Yeah, the above is pretty specific. To get wider context of where it is in the city or compared to where you live, try this Google map. You can zoom in and out and drag it. The red box is what Google considers the entire Fitzgerald neighborhood.
Who are the key players?
- The City of Detroit
- Development firm Century Partners, co-founded by Andrew Colom and David Alade.
- Development firm The Platform, with co-principals are Peter Cummings and Dietrich Knoer. They’re busy in the city – for instance, The Platform just last week announced a project over on Jefferson and Grand Boulevard. You can read about it here.
- The Kresge Foundation, Knight Foundation, JPB Foundation and Rockefeller Foundation will invest more than $4 million in the Fitzgerald Revitalization Project through the Reimagining the Civic Commons grant via the Strategic Neighborhood Fund Initiative, according to the city. It’s a matching funds grant.
What’s happening:
- 115 Vacant homes will be rehabilitated over two years. The plan is that they will be a mixture of rental properties and homes for purchased priced at the neighborhood market rate.
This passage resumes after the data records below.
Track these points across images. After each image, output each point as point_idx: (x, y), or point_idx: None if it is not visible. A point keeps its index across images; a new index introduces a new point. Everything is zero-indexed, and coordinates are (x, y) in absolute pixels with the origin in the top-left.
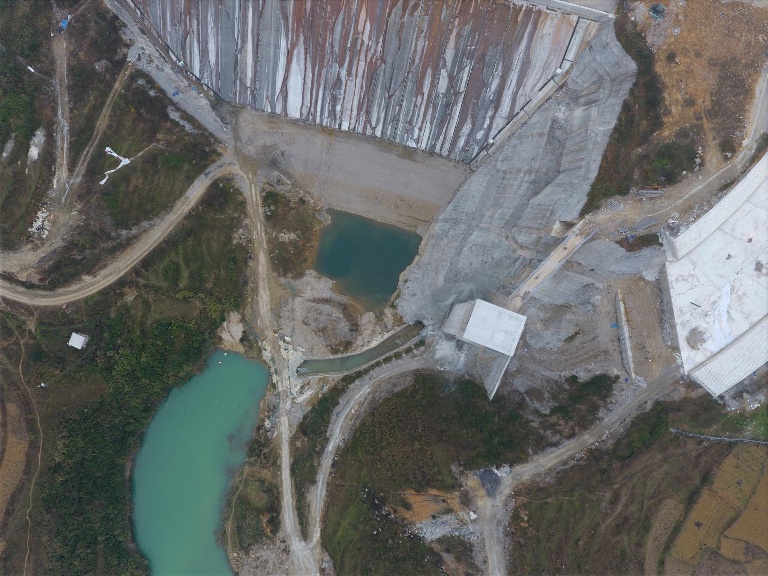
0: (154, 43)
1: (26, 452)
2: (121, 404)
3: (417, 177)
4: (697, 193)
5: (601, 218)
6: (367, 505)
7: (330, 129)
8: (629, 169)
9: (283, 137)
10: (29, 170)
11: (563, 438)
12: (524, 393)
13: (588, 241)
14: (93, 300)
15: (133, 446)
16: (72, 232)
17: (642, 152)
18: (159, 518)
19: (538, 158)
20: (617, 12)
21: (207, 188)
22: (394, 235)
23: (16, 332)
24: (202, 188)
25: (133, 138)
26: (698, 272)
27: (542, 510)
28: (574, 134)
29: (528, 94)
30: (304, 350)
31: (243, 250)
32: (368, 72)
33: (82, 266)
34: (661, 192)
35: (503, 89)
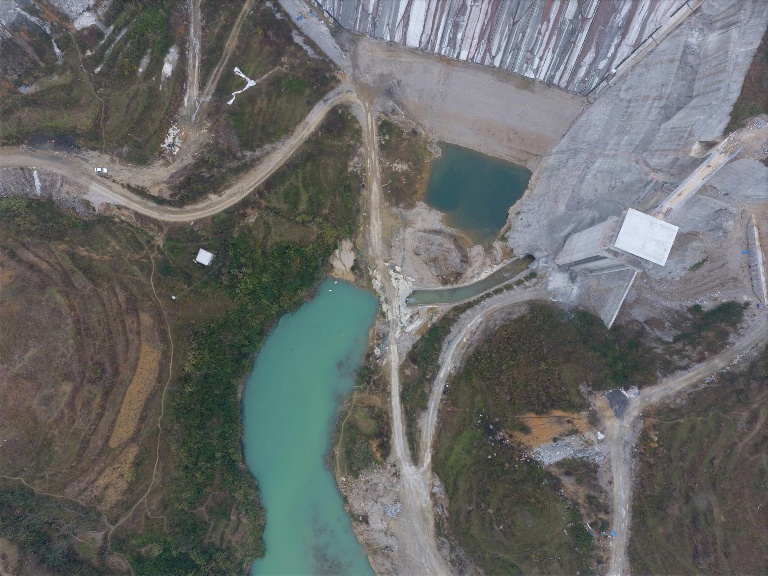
0: None
1: (159, 361)
2: (242, 323)
3: (533, 109)
4: None
5: (746, 136)
6: (481, 430)
7: (448, 58)
8: None
9: (400, 66)
10: (163, 86)
11: (693, 362)
12: (643, 322)
13: (729, 161)
14: (220, 218)
15: (247, 368)
16: (202, 149)
17: None
18: (267, 442)
19: (669, 83)
20: None
21: (326, 114)
22: (503, 170)
23: (146, 247)
24: (321, 114)
25: (259, 60)
26: None
27: (674, 430)
28: (709, 58)
29: (659, 20)
30: (414, 280)
31: (357, 179)
32: None
33: (210, 184)
34: None
35: (633, 15)
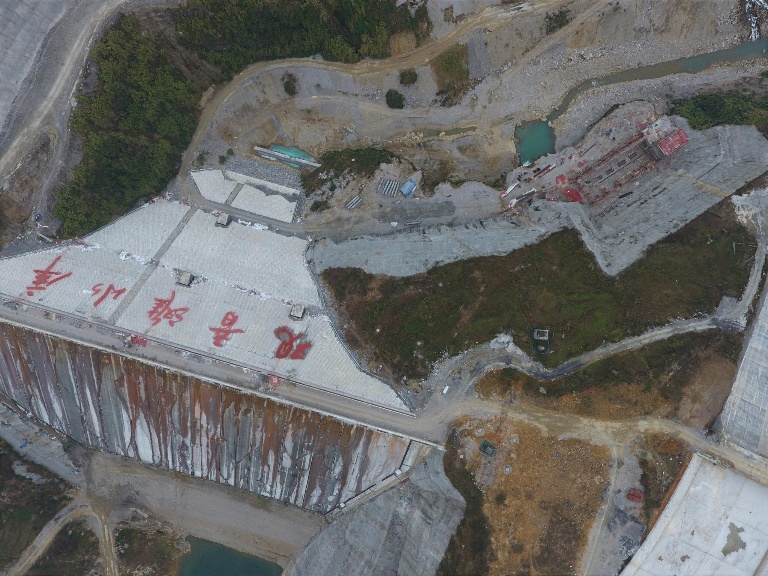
0: (0, 399)
1: None
2: None
3: (272, 524)
4: None
5: None
6: None
7: (184, 475)
8: None
9: (137, 479)
10: None
11: None
12: None
13: None
14: None
15: None
16: None
17: None
18: None
19: (377, 554)
20: (447, 446)
21: (56, 536)
22: (255, 563)
23: None
24: (51, 536)
25: None
26: None
27: None
28: (411, 540)
29: (372, 480)
30: None
31: None
32: (212, 444)
33: None
34: None
35: (347, 474)
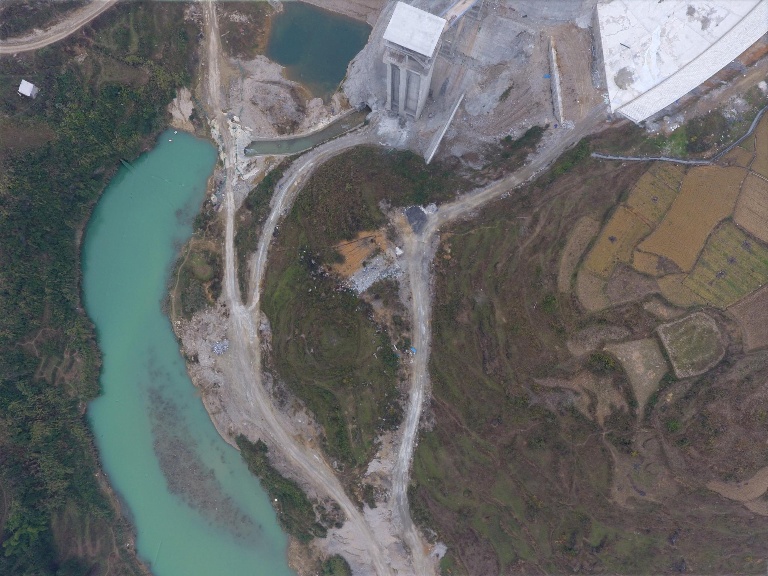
0: None
1: None
2: (69, 159)
3: None
4: None
5: None
6: (304, 266)
7: None
8: None
9: None
10: None
11: (490, 180)
12: (460, 157)
13: None
14: (43, 51)
15: (83, 212)
16: None
17: None
18: (108, 290)
19: None
20: None
21: None
22: (345, 26)
23: None
24: None
25: None
26: (629, 14)
27: (464, 240)
28: None
29: None
30: (252, 130)
31: (194, 28)
32: None
33: (33, 17)
34: None
35: None
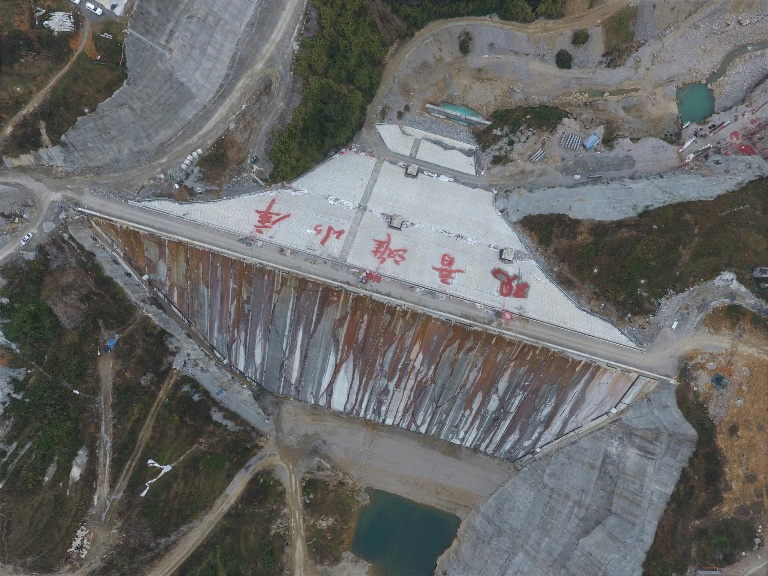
0: (200, 344)
1: None
2: None
3: (460, 472)
4: (755, 573)
5: None
6: None
7: (374, 423)
8: (687, 545)
9: (325, 428)
10: (70, 491)
11: None
12: None
13: None
14: None
15: None
16: (111, 551)
17: (700, 525)
18: None
19: (589, 493)
20: (679, 379)
21: (247, 484)
22: (433, 514)
23: None
24: (242, 484)
25: (175, 445)
26: None
27: None
28: (627, 477)
29: (580, 421)
30: None
31: (280, 539)
32: (417, 388)
33: None
34: (719, 573)
35: (555, 415)
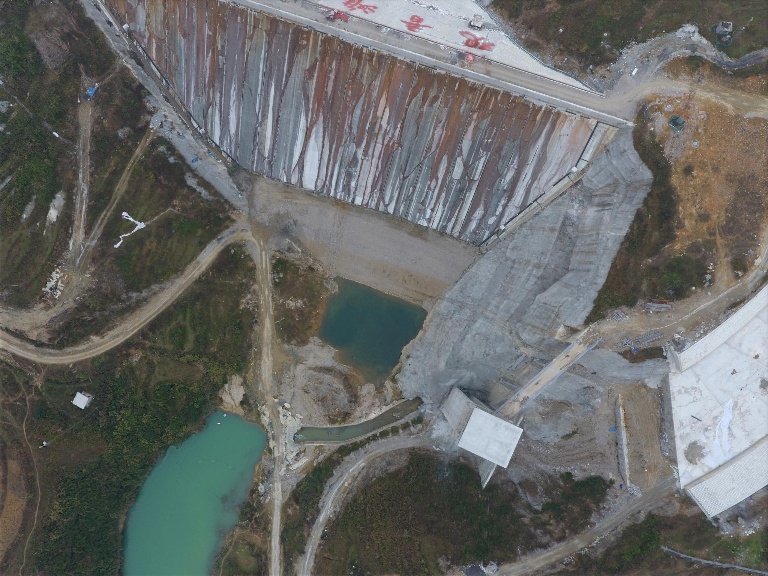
0: (177, 110)
1: (23, 510)
2: (119, 463)
3: (426, 255)
4: (705, 309)
5: (606, 328)
6: None
7: (343, 202)
8: (638, 280)
9: (297, 207)
10: (47, 232)
11: (553, 540)
12: (518, 484)
13: None
14: (99, 361)
15: (128, 501)
16: (84, 294)
17: (652, 263)
18: (148, 572)
19: (548, 254)
20: (636, 121)
21: (218, 254)
22: (400, 307)
23: (23, 388)
24: (214, 253)
25: (150, 203)
26: (701, 385)
27: None
28: (585, 234)
29: (542, 187)
30: (302, 417)
31: (249, 315)
32: (384, 154)
33: (91, 327)
34: (668, 306)
35: (517, 181)
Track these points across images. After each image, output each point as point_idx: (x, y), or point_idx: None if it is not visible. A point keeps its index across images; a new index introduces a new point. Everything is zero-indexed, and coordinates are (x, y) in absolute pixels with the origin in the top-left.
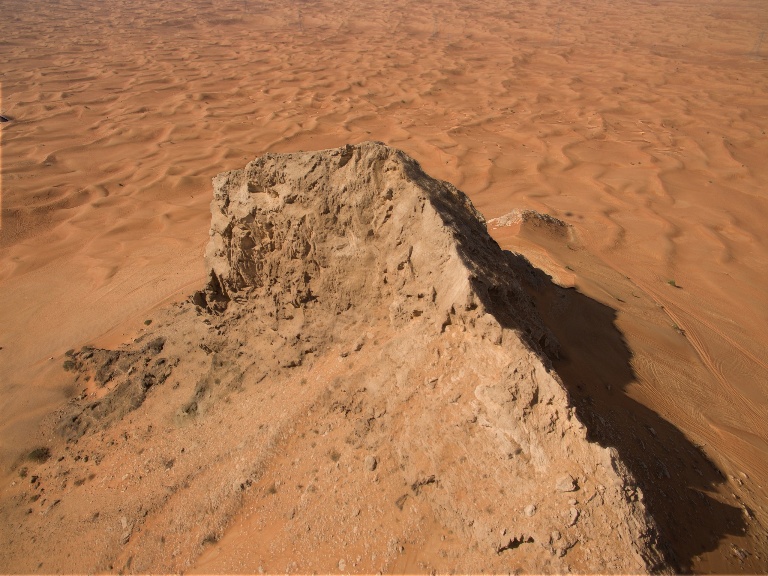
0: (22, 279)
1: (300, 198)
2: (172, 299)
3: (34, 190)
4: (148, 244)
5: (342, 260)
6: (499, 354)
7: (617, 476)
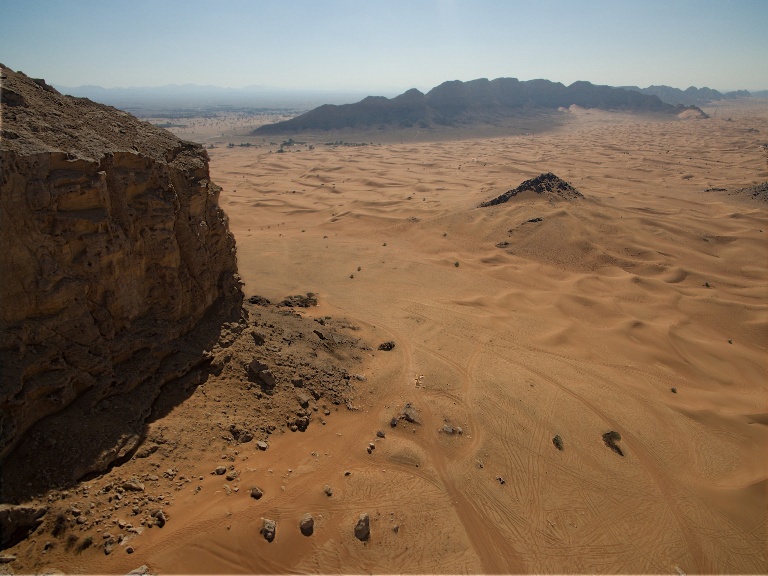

As is now usual with projects that get city support, 20% will be set aside as affordable for Detroit families making 80 percent or less of the area median income.
- 192 vacant lots will be landscaped
- A new two acre park, the “Ella Fitzgerald Park and Greenway” will be created and should be finished by the end of 2017
Council still has to approve:
The Detroit City Council has to approve a bunch of land transfers from the Detroit Land Bank to the developers, the City of Detroit and the city’s recreation department. This is going in front of them April 11, 2017.
Commercial Development Is Next:
Once this is done, the city says there will be a phase two with an additional $5 million investment from the city and Strategic Neighborhood Fund partners for commercial development.